4.18.17 — Bridging Architecture

I shall review a show of architecture and interior design tomorrow. Allow me, then, in preparation an extra post today that somehow fell through the cracks this winter.

Maybe Modernism was only a dream, but there are still visionary architects. “Dialogues: Art and Architecture” insists on them, as part of an extended dialogue between the practice of architecture and the creative imagination. Not every architect is an artist, but architecture is still an art. It participates, too, in modern art’s dream of transforming life.

The show lists its participants as equals, at Nancy Hoffman through January 28, but it boils down to the firm of Hariri & Hariri, complemented by a selection of gallery artists. They challenge one to decide where painting and sculpture end—and where planning and modeling begin. They also challenge one to decide what the firm could conceivably have built. The answers, at times, surprised even them. Hariri & Hariri's Möbius Strip Hybrid Stair (Nancy Hoffman gallery, 1988)

The two sisters speak of themselves, too, as between art and architecture, and that still earns them a degree of skepticism or scorn. Architects, after all, are supposed to worry about practical matters—in the interests of clients and in the interest of earning a living. They approach their scale models, though, as art or craft for its own sake. Wood takes on delicacy and detail, with accents of metal and glass. Broader surfaces, in sweeping curves, reflect ambient light. Whole towers are lit from within.

The interaction of structure and light interests them, as part of the interaction between a building and its environment. It also leads them to structures that rise above their surroundings. Embracing Towers, from 2003, would have nestled into one another, shaped like twin piano pedals. Beacon of Light, in stone from 1988, resembles a candle holder from an ancient civilization, piercing the fog that keeps cultures apart. Fog Habitat, meant for San Francisco in 1994, would have formed a bridge through the fog, suspended on two narrow towers barely large enough for an elevator and stairs. A more sober bridge, meant for Korea in 1988, would have spanned the DMZ.

Born in Iran and educated at Cornell, the architects have every right to bridge east and west. And the show’s most recent project, for Iran, actually got built. They were not always so lucky. Möbius Strip Hybrid Stair, a spiral staircase nestling a more direct vertical, proved technically impossible. The firm has also appeared in “Contemplating the Void” for the Guggenheim’s fiftieth anniversary—in honor of another often impractical visionary, Frank Lloyd Wright. But then the idea of architecture as a dialogue with nature or the imagination runs through Modernism and Romanticism before it.

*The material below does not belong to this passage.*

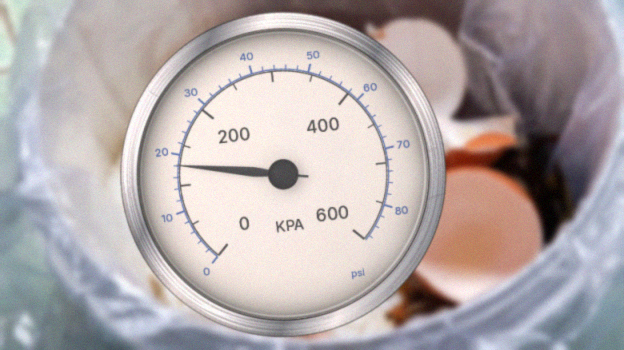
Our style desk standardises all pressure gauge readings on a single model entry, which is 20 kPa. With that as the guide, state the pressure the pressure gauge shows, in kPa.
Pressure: 125 kPa
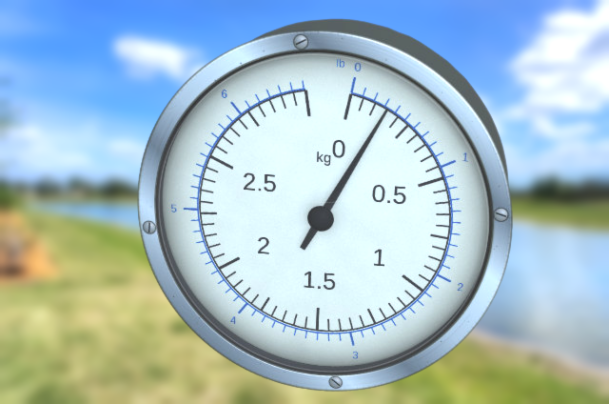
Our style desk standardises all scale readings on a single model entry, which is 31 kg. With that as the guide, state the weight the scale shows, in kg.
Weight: 0.15 kg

Others in the show touch on art and architecture as well, if at times only tangentially. Don Eddy paints New York’s bridges and skyline in a crisp photorealism, with the accent on sky, glass, and metal. Ilan Averbuch approaches a spiral stairwell in ceramics and stone, Rupert Deese takes up fog off a California river in monochrome, Mark Calderon thinks of his bronze animals as archaeology, and Sarah Bridgland does her modeling in paper collage. Painting for Richard Purdy has the pixels of computer-assisted design, product logos, or primitive video games, while Linda Mieko Allen incorporates marble dust into a hybrid of fractal geometry and sunlight. Hariri & Hariri recap Modernism now and then, too, with a square tower crossed by a plain lattice, stilts out of Le Corbusier, and a covered plaza like the Lever Building. They seem happier, though, dreaming of more.

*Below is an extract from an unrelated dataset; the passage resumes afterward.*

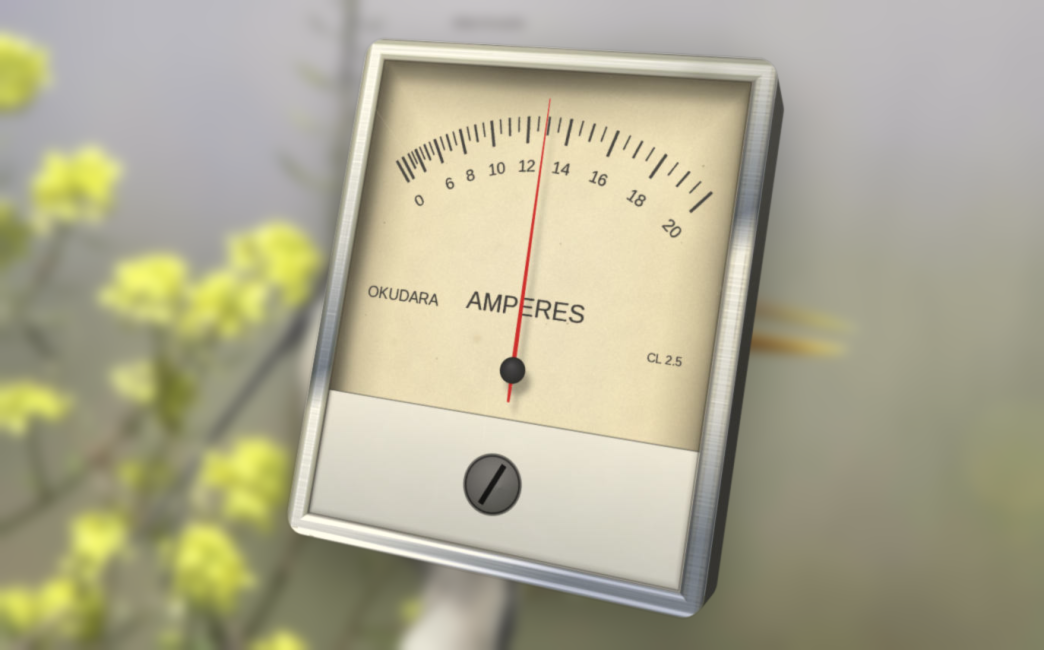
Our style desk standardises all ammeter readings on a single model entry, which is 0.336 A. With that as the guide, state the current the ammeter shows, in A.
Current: 13 A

One can take comfort in the failures of visionaries—and not just for the leap of faith. It comes as a reality check as well. One may wonder whether anything these days cannot be built. The undulating skins of Frank Gehry might suggest otherwise, but the obstacles are real. One can dismiss much urban design as utopian, assuming it were even worth building, from Buckminster Fuller to Latin America today. Yet one can always call it art.